◆ Aim of the exercise:
Only the text of the records, copied exactly, is wanted; no pictures.

◆ Extracted data:
○ ○ ○ ○ ○
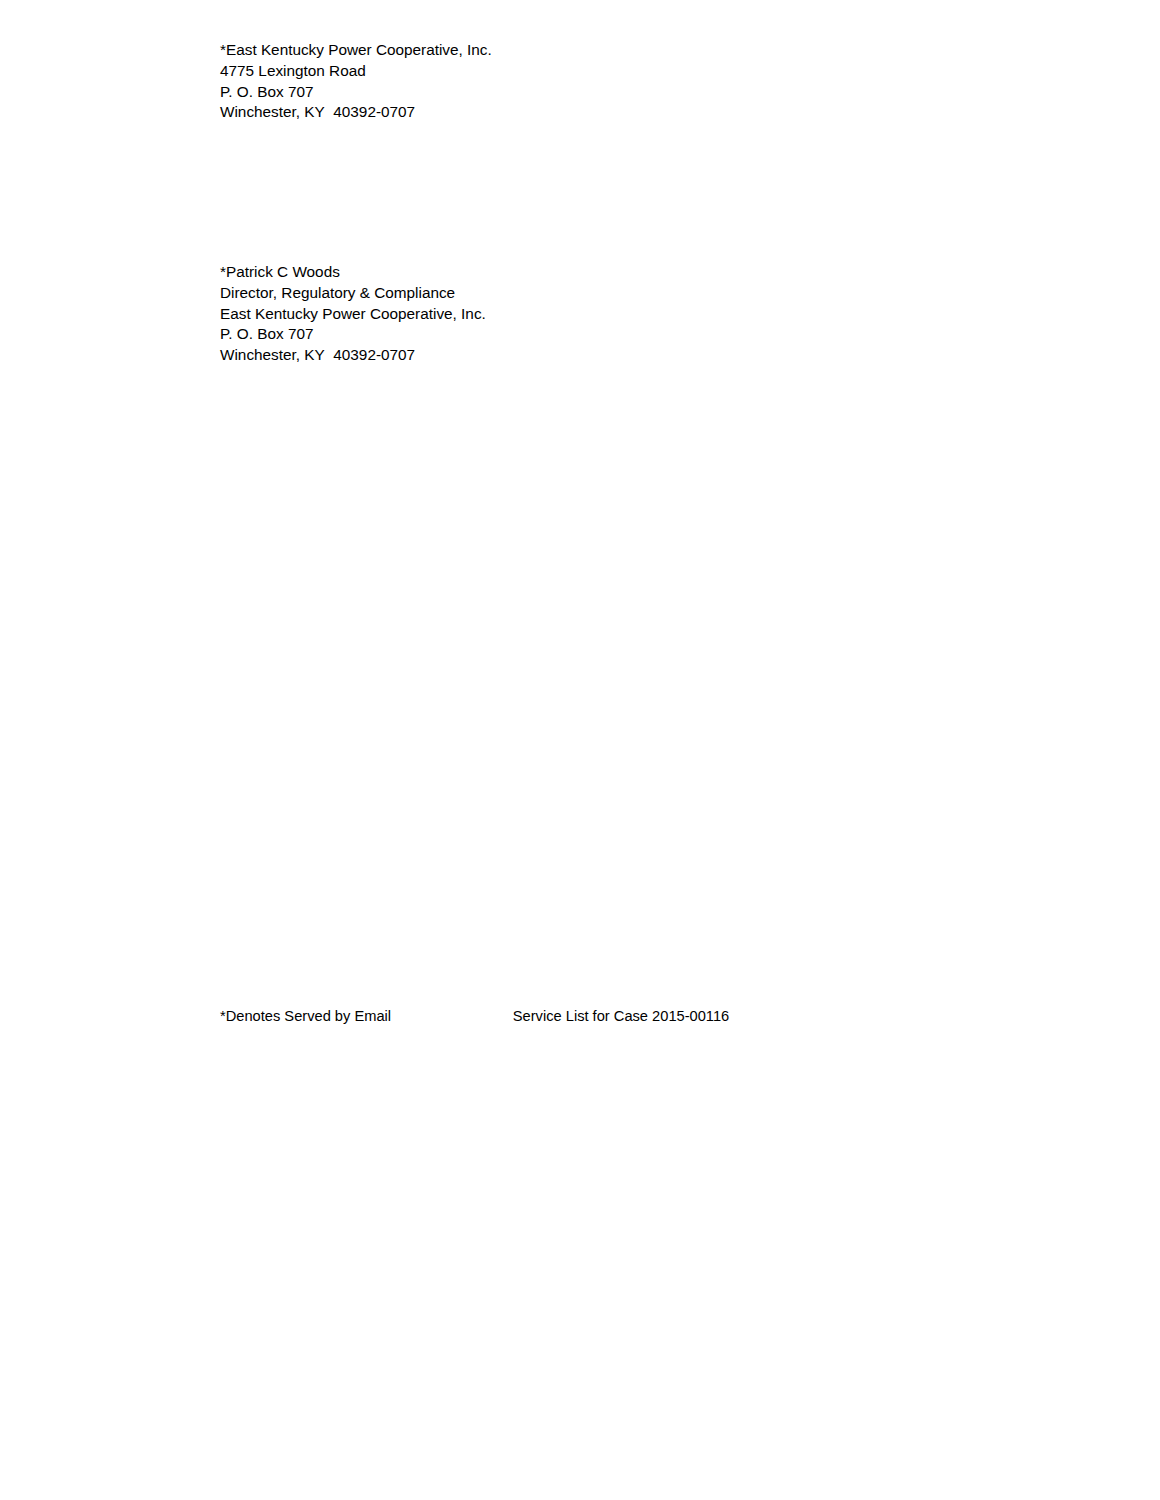*East Kentucky Power Cooperative, Inc.
4775 Lexington Road
P. O. Box 707
Winchester, KY 40392-0707
*Patrick C Woods
Director, Regulatory & Compliance
East Kentucky Power Cooperative, Inc.
P. O. Box 707
Winchester, KY 40392-0707
*Denotes Served by Email Service List for Case 2015-00116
○ ○ ○ ○ ○
◆ Exercise response:
*East Kentucky Power Cooperative, Inc.
4775 Lexington Road
P. O. Box 707
Winchester, KY 40392-0707
*Patrick C Woods
Director, Regulatory & Compliance
East Kentucky Power Cooperative, Inc.
P. O. Box 707
Winchester, KY 40392-0707
*Denotes Served by Email Service List for Case 2015-00116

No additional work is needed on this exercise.